**Exercise instructions**: Take the entries below and write them out exactly, with each picture removed.

:: Data shown

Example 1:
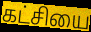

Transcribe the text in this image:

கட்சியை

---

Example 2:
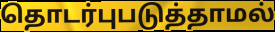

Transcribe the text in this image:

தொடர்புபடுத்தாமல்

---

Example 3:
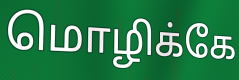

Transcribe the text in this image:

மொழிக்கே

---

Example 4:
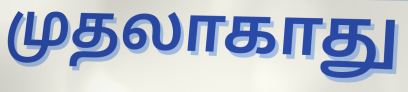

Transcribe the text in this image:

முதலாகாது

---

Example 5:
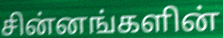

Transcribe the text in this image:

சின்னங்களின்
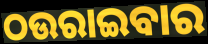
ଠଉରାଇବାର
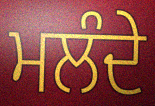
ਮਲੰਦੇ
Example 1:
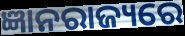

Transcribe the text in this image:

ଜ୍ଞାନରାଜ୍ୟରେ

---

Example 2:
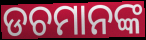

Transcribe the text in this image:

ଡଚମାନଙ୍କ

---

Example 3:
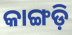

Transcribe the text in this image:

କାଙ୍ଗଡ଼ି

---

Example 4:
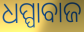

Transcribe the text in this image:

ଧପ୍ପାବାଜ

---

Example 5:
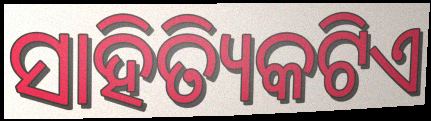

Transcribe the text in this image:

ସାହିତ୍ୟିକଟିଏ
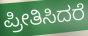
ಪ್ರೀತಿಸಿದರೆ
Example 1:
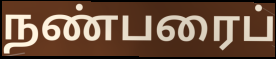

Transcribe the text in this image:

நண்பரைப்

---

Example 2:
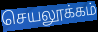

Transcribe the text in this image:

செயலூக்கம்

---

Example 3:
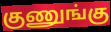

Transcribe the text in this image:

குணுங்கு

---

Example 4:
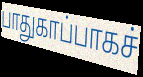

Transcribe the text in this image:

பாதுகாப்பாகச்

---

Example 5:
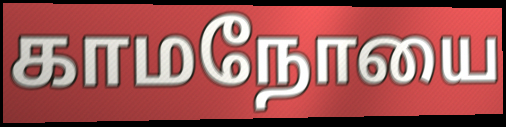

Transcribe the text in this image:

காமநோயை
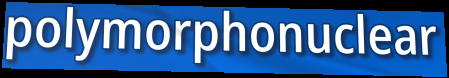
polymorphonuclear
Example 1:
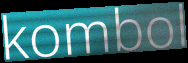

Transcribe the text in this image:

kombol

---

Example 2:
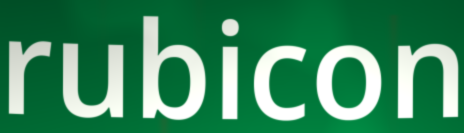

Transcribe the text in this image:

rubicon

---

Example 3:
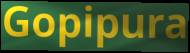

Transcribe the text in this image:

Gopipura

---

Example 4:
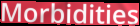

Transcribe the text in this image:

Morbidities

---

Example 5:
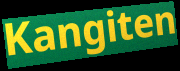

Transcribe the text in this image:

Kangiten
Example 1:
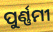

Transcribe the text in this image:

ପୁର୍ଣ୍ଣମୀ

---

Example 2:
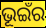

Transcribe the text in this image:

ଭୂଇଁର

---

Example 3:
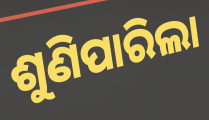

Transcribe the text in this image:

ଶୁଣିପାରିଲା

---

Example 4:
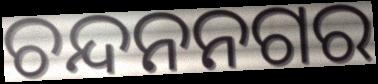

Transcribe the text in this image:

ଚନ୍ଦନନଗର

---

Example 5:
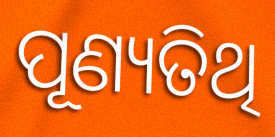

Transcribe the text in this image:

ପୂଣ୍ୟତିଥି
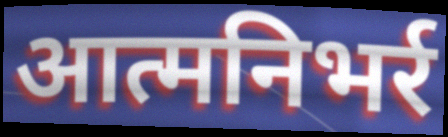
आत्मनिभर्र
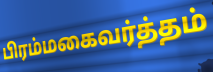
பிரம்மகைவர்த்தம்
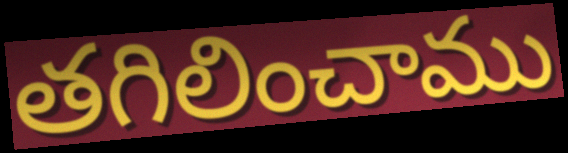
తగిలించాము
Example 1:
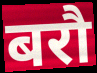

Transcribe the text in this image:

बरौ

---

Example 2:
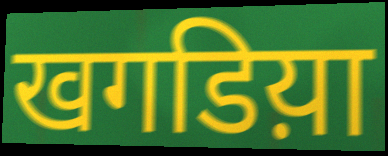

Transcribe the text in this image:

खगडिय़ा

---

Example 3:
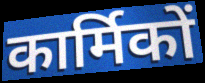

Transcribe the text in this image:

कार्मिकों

::::

**Response to this task**:
Example 1:

Transcribe the text in this image:

கட்சியை

---

Example 2:

Transcribe the text in this image:

தொடர்புபடுத்தாமல்

---

Example 3:

Transcribe the text in this image:

மொழிக்கே

---

Example 4:

Transcribe the text in this image:

முதலாகாது

---

Example 5:

Transcribe the text in this image:

சின்னங்களின்
ଠଉରାଇବାର
ਮਲੰਦੇ
Example 1:

Transcribe the text in this image:

ଜ୍ଞାନରାଜ୍ୟରେ

---

Example 2:

Transcribe the text in this image:

ଡଚମାନଙ୍କ

---

Example 3:

Transcribe the text in this image:

କାଙ୍ଗଡ଼ି

---

Example 4:

Transcribe the text in this image:

ଧପ୍ପାବାଜ

---

Example 5:

Transcribe the text in this image:

ସାହିତ୍ୟିକଟିଏ
ಪ್ರೀತಿಸಿದರೆ
Example 1:

Transcribe the text in this image:

நண்பரைப்

---

Example 2:

Transcribe the text in this image:

செயலூக்கம்

---

Example 3:

Transcribe the text in this image:

குணுங்கு

---

Example 4:

Transcribe the text in this image:

பாதுகாப்பாகச்

---

Example 5:

Transcribe the text in this image:

காமநோயை
polymorphonuclear
Example 1:

Transcribe the text in this image:

kombol

---

Example 2:

Transcribe the text in this image:

rubicon

---

Example 3:

Transcribe the text in this image:

Gopipura

---

Example 4:

Transcribe the text in this image:

Morbidities

---

Example 5:

Transcribe the text in this image:

Kangiten
Example 1:

Transcribe the text in this image:

ପୁର୍ଣ୍ଣମୀ

---

Example 2:

Transcribe the text in this image:

ଭୂଇଁର

---

Example 3:

Transcribe the text in this image:

ଶୁଣିପାରିଲା

---

Example 4:

Transcribe the text in this image:

ଚନ୍ଦନନଗର

---

Example 5:

Transcribe the text in this image:

ପୂଣ୍ୟତିଥି
आत्मनिभर्र
பிரம்மகைவர்த்தம்
తగిలించాము
Example 1:

Transcribe the text in this image:

बरौ

---

Example 2:

Transcribe the text in this image:

खगडिय़ा

---

Example 3:

Transcribe the text in this image:

कार्मिकों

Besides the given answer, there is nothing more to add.